◆ Your task
Keep only the lines of the records that contain the string "series". Matching is case-sensitive.

◆ Material for this task
● ● ● ●
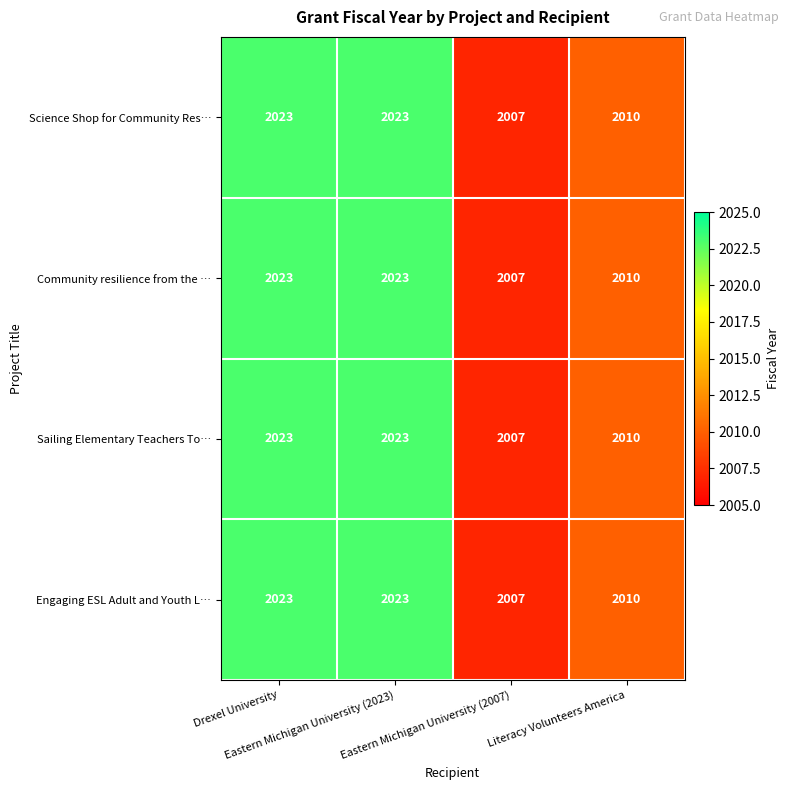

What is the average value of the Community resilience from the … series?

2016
● ● ● ●
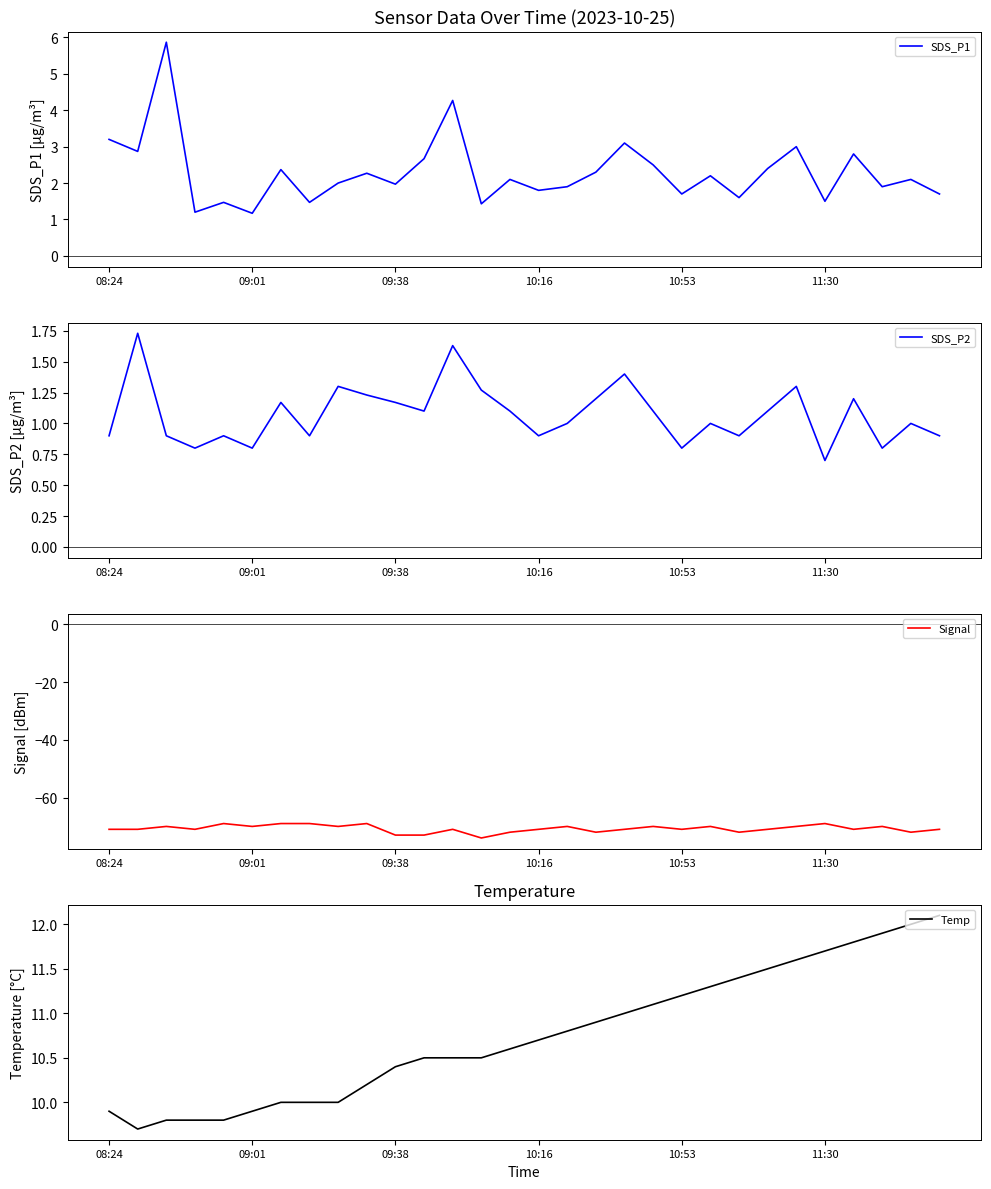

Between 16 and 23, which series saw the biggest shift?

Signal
● ● ● ●
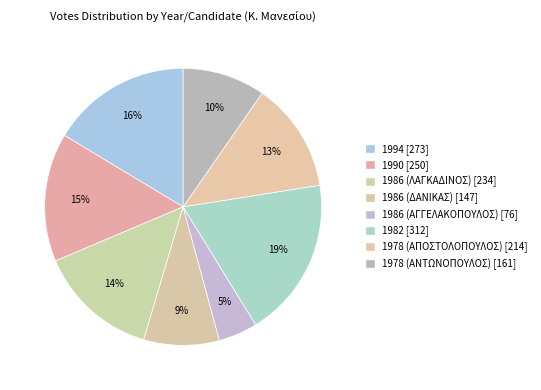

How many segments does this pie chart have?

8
● ● ● ●
◆ Problem solution
What is the average value of the Community resilience from the … series?
Between 16 and 23, which series saw the biggest shift?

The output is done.